Understanding Mental Imagery in Chemistry Education

Overview/Introduction

Chemistry education often involves interpreting complex visual representations, such as molecular structures and reactions. To navigate these, students rely on visuospatial skills—the ability to visualize and manipulate objects in space. However, individual differences in mental imagery, like aphantasia (lack of visual imagery) and hyperphantasia (extremely vivid imagery), may affect how students engage with these tasks. This study explores how the vividness of mental imagery influences chemistry students' problem-solving abilities.

Methodology

The research consisted of two studies involving first-year university chemistry students:
  • Study 1: A quantitative assessment using digital tasks to evaluate students' visuospatial reasoning abilities.
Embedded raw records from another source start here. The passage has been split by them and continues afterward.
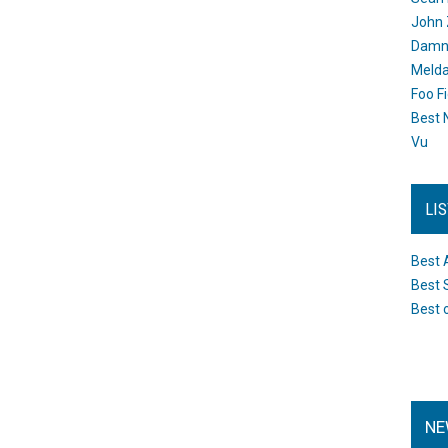
John 
Damn 
Melda
Foo F
Best 
Vu
LI
Best 
Best 
Best 
NE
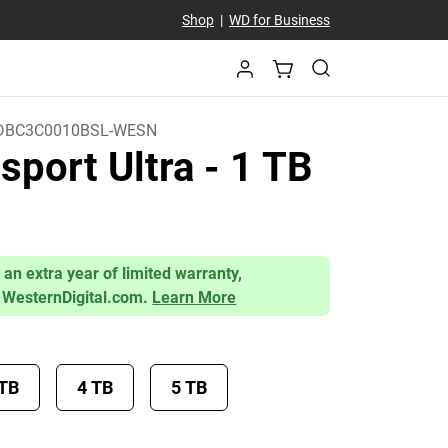
Shop
|
WD for Business
BC3C0010BSL-WESN
sport Ultra
- 1 TB
)
 an extra year of limited warranty,
 WesternDigital.com.
Learn More
 TB
4 TB
5 TB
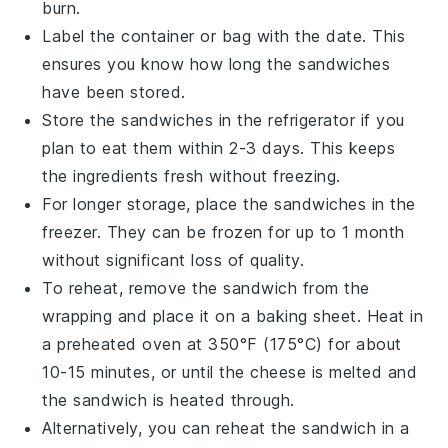
burn.
Label the container or bag with the date. This
ensures you know how long the sandwiches
have been stored.
Store the sandwiches in the
refrigerator
if you
plan to eat them within 2-3 days. This keeps
the ingredients fresh without freezing.
For longer storage, place the sandwiches in the
freezer
. They can be frozen for up to 1 month
without significant loss of quality.
To reheat, remove the sandwich from the
wrapping and place it on a
baking sheet
. Heat in
a preheated
oven
at 350°F (175°C) for about
10-15 minutes, or until the
cheese
is melted and
the sandwich is heated through.
Alternatively, you can reheat the sandwich in a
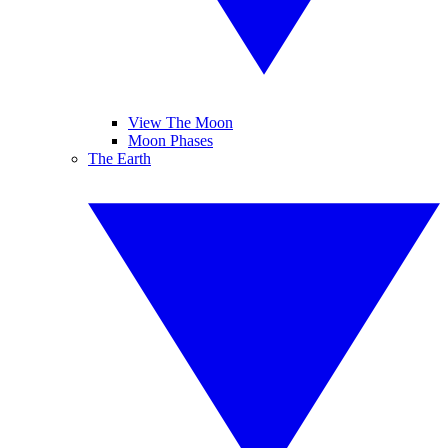
View The Moon
Moon Phases
The Earth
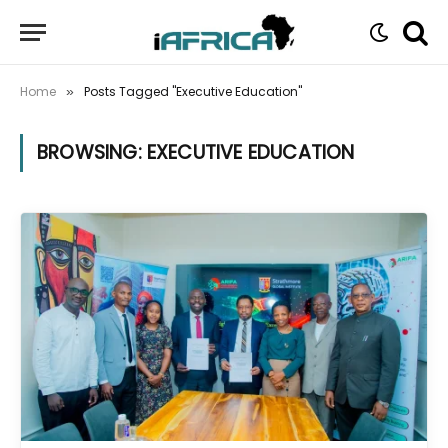
Home
Posts Tagged "Executive Education"
»
BROWSING:
EXECUTIVE EDUCATION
Participants completed tasks designed to test their mental rotation and spatial visualization skills.
  • Study 2: Qualitative interviews with a subset of participants to delve deeper into their cognitive strategies and how they use mental imagery in problem-solving.

Key Findings

  • Mental Imagery Vividness: Surprisingly, the vividness of mental imagery did not significantly impact students' ability to solve spatial problems in chemistry.
  • Alternative Strategies: Students with aphantasia often used alternative strategies, such as verbal reasoning, to compensate for their lack of visual imagery.
  • Task Performance: While vivid mental imagery was associated with slower processing times, it did not necessarily lead to better accuracy in solving spatial tasks.

Implications

  • Teaching Strategies: Educators should consider diverse teaching methods that accommodate different cognitive styles. Rather than focusing solely on visual strategies, incorporating verbal and analytical approaches may benefit students with varying mental imagery abilities.
  • Assessment Design: When designing assessments, educators should be mindful of the potential disadvantages faced by students with aphantasia, especially in timed tasks.

Limitations

  • Sample Size: The study's small sample size limits the generalizability of the findings. Future research with larger, more diverse groups is needed.
  • Self-Reported Data: Reliance on self-reported measures of mental imagery could introduce bias. Objective measures, like neuroimaging, might provide more accurate insights.
  • Longitudinal Changes: The study assumes mental imagery abilities remain constant over time, but further research could explore how these skills develop.
In conclusion, while vivid mental imagery is commonly thought to aid in chemistry problem-solving, this study suggests that students can succeed using a variety of cognitive strategies. Educators are encouraged to foster an inclusive learning environment that supports all students, regardless of their mental imagery capabilities.